Tâche donnée a:
Repérez dans la liste chaque ligne contenant la chaîne « JSON » et recopiez-la telle quelle.

Passage retenu:
◆ ◆ ◆ ◆
Outre la ressemblance des prénoms de leurs épouses, Lucie et Lucille, qui, toutes deux, soutinrent inlassablement leur mari, une des analogies entre l’affaire Dreyfus et celle de Leo Frank est que les deux accusés furent graciés, Alfred Dreyfus quelques jours après sa nouvelle condamnation à Rennes, Leo Frank 70 ans après que sa peine de mort fut commuée en détention à perpétuité et qu’il fut sauvagement assassiné. Mais si Alfred Dreyfus, après des années de combat, vit enfin son innocence reconnue, celle de Leo Frank ne le fut jamais.



Mais revenons à la grâce d’Alfred Dreyfus.



Bien qu’ils usèrent de moyens illégaux qualifiables de forfaiture pour parvenir à leur verdict, on peut, avec une certaine mansuétude, accorder aux juges du premier Conseil de guerre en 1894 le bénéfice du doute et admettre qu’ils étaient convaincus de la culpabilité du capitaine Dreyfus. Leur ministre ne le leur avait-il pas affirmé ?



En revanche, lors du second Conseil de guerre à Rennes en 1899, il est difficile de croire que les juges, même ceux que leurs préjugés aveuglaient, ne savaient pas qu’il était innocent, mais ils savaient surtout que tous les officiers qui avaient mis en doute la culpabilité de Dreyfus, et l’on peut citer parmi les plus connus, le commandant Forzinetti, directeur des prisons militaires et bien sûr le colonel Picquart, subirent les foudres du haut commandement et virent leur carrière brisée ou fortement compromise.



Alfred Dreyfus fut donc condamné à Rennes par cinq voix contre deux à dix ans de réclusion pour haute trahison, avec circonstances atténuantes. « Depuis quand, s’exclama-t-il, y a-t-il des circonstances atténuantes pour le crime de trahison ? Ce verdict montre bien le trouble des juges »



En effet, ces juges étaient si troublés que, fait inhabituel, ils se réunirent à huis clos le lendemain pour demander à l’unanimité que le capitaine Dreyfus ne subisse pas une seconde dégradation.
◆ ◆ ◆ ◆
Liste à traiter:
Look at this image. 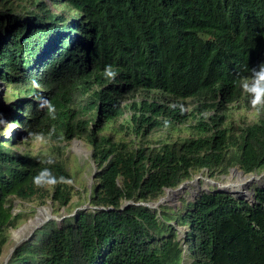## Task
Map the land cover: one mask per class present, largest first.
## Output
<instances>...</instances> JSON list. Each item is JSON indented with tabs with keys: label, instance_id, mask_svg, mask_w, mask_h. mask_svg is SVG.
◆ ◆ ◆ ◆
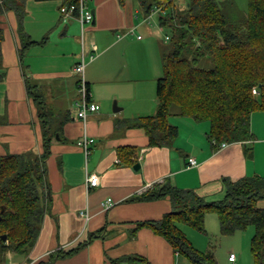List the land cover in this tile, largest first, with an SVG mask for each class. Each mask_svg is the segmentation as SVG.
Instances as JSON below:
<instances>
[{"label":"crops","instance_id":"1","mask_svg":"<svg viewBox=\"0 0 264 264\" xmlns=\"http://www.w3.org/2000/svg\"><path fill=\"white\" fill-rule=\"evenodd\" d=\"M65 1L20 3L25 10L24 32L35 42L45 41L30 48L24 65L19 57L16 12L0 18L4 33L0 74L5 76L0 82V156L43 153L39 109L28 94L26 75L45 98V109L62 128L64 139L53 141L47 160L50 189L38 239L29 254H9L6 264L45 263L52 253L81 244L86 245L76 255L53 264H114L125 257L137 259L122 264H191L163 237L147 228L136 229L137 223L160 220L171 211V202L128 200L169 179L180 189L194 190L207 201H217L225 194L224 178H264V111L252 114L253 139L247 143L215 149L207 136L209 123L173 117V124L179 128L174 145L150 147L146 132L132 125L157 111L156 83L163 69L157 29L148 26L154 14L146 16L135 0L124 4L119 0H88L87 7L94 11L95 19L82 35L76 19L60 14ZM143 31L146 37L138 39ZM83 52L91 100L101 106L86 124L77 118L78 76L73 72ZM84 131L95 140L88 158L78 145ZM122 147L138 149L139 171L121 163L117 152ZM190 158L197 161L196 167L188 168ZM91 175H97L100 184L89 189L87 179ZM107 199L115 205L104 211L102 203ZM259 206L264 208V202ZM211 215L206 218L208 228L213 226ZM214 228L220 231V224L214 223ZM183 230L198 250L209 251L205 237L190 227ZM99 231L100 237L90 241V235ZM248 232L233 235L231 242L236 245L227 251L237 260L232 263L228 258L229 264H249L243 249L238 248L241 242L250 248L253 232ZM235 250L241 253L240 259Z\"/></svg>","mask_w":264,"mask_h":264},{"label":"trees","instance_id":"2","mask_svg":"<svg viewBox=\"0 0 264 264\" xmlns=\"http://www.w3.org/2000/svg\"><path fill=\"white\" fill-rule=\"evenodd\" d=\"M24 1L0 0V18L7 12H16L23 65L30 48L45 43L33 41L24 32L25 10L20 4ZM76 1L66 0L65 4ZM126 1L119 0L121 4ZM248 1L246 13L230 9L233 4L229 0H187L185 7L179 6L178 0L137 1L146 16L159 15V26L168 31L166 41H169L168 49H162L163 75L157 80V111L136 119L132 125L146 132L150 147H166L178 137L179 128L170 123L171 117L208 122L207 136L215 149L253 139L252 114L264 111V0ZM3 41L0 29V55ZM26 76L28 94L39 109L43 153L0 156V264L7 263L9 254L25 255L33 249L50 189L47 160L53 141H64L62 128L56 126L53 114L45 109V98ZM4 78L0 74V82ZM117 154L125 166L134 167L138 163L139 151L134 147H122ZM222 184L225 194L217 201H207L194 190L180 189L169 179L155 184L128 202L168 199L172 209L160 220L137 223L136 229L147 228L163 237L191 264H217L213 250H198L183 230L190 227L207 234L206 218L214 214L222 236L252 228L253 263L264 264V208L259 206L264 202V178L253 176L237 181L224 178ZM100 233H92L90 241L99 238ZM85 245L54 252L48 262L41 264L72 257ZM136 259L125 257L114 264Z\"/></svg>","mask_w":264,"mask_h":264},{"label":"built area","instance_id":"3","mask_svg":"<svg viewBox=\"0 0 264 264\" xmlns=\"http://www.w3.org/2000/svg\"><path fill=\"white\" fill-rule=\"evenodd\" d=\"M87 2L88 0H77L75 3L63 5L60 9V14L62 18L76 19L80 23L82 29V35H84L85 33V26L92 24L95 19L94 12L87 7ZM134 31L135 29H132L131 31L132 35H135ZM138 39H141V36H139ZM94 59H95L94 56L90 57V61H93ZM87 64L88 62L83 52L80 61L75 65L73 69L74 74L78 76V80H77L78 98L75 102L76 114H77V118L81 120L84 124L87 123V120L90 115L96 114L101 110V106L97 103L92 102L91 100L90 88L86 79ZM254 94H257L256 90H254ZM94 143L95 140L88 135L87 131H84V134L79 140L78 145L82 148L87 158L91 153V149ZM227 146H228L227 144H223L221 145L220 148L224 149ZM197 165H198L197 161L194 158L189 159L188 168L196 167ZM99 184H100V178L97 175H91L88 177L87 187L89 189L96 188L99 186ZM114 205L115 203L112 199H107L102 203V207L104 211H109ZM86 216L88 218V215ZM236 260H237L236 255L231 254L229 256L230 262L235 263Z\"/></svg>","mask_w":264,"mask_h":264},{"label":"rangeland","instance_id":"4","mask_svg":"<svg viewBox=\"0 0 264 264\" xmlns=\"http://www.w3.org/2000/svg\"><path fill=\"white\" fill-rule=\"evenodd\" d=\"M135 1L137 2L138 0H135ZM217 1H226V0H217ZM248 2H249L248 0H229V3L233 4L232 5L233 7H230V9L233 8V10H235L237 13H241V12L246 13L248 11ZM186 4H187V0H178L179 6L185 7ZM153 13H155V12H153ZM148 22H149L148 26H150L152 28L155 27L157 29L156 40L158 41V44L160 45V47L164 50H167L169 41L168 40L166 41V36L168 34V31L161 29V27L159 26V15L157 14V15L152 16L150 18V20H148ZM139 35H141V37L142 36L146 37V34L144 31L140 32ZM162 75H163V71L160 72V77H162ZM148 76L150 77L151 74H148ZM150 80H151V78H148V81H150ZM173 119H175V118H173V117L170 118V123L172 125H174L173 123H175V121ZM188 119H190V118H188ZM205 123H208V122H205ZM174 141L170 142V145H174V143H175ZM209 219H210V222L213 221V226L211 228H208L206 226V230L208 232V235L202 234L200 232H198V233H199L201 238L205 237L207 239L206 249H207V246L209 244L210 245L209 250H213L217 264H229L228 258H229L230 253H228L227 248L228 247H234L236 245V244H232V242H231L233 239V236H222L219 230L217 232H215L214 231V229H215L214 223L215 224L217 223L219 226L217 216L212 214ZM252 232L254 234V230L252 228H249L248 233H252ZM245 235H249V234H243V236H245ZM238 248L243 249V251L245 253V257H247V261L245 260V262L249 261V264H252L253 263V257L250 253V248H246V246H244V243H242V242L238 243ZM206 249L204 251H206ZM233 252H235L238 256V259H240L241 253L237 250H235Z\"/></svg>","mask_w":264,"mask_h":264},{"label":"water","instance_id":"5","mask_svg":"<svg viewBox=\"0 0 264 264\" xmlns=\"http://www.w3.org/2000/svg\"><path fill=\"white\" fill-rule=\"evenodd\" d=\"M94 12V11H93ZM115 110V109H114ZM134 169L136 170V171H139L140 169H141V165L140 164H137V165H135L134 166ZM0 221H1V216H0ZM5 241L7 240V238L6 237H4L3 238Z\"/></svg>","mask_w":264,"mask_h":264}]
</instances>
◆ ◆ ◆ ◆
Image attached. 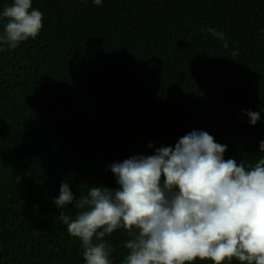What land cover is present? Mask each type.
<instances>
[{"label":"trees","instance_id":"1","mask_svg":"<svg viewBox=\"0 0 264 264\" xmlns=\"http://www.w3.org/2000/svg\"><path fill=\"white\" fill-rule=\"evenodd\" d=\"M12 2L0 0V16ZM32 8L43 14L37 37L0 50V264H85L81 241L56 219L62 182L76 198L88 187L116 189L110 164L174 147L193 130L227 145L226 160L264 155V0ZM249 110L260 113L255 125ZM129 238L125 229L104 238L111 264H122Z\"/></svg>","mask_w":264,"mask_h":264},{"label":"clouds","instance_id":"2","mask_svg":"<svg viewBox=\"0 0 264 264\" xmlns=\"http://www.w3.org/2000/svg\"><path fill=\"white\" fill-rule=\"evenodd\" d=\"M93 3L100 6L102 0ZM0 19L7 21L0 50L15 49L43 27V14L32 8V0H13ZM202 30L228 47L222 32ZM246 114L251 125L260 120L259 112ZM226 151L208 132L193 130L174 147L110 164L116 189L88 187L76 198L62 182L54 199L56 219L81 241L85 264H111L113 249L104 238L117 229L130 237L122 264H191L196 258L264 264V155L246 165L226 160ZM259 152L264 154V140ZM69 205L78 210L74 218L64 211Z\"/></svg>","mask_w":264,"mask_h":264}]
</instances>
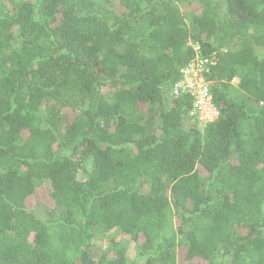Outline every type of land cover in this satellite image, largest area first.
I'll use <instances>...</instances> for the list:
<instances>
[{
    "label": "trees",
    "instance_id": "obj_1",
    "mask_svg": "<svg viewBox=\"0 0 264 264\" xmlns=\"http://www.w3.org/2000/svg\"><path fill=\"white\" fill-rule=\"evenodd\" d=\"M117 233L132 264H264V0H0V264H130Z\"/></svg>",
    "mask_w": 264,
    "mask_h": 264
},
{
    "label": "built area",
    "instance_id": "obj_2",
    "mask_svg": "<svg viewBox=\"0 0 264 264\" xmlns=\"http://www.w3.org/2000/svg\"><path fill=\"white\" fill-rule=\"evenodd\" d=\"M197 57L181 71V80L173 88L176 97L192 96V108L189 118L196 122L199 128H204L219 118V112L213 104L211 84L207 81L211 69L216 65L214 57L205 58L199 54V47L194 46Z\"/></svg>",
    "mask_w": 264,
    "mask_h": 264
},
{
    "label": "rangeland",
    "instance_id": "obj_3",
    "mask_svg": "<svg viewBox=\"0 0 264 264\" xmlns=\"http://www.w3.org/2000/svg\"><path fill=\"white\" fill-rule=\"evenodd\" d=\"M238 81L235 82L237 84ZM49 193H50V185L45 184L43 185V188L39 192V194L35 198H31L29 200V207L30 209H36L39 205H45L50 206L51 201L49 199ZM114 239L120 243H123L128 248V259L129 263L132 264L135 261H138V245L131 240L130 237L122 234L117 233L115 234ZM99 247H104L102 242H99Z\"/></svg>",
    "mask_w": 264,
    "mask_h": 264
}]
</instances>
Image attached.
◆ ◆ ◆ ◆
Tâche donnée b:
Rédigez la suite du texte sur l'affaire Dreyfus en partant de sa dernière phrase.

Résultat a:
<instances>...</instances> JSON list. Each item is JSON indented with tabs with keys: label, instance_id, mask_svg, mask_w, mask_h. mask_svg is SVG.
Instances as JSON below:

Résultat b:
Bien que les délibérations du conseil de guerre soient théoriquement secrètes, le nom des deux juges qui s’étaient prononcés pour l’acquittement fut rapidement connu et diffusé par la presse. Il s’agissait du colonel Jouaust, président du conseil de guerre et du commandant de Bréon. Ce dernier dit on passait de longs moments à l’église avant chaque audience, méditant sur sa décision. On me permettra de penser que cette méditation portait davantage sur le sacrifice de sa carrière auquel il s’exposerait inévitablement pour être en paix avec sa conscience que sur l’innocence ou la culpabilité de Dreyfus. J’ai rencontré, il y a quelques années à Rennes son petit-fils. Il me dit que non seulement la carrière de son grand-père fut figée jusqu’à sa mise à la retraire anticipée mais qu’il fut rejeté par la bonne société rennaise de l’époque. Quant au colonel Jouaust, sur le point d’être promu général, il ne reçut jamais ses étoiles et fut admis à faire valoir ses droits à la retraite dans les quelques mois qui suivirent le procès.



Cette seconde condamnation créa un choc en France, mais encore davantage à l’étranger «Dans les quelques jours qui suivirent le verdict inique de Rennes, écrit Alfred Dreyfus dans ses souvenirs, je reçus des milliers de télégrammes et de lettres, de tous les points de la France et du monde entier, protestations indignées de toutes les consciences honnêtes contre l’iniquité. »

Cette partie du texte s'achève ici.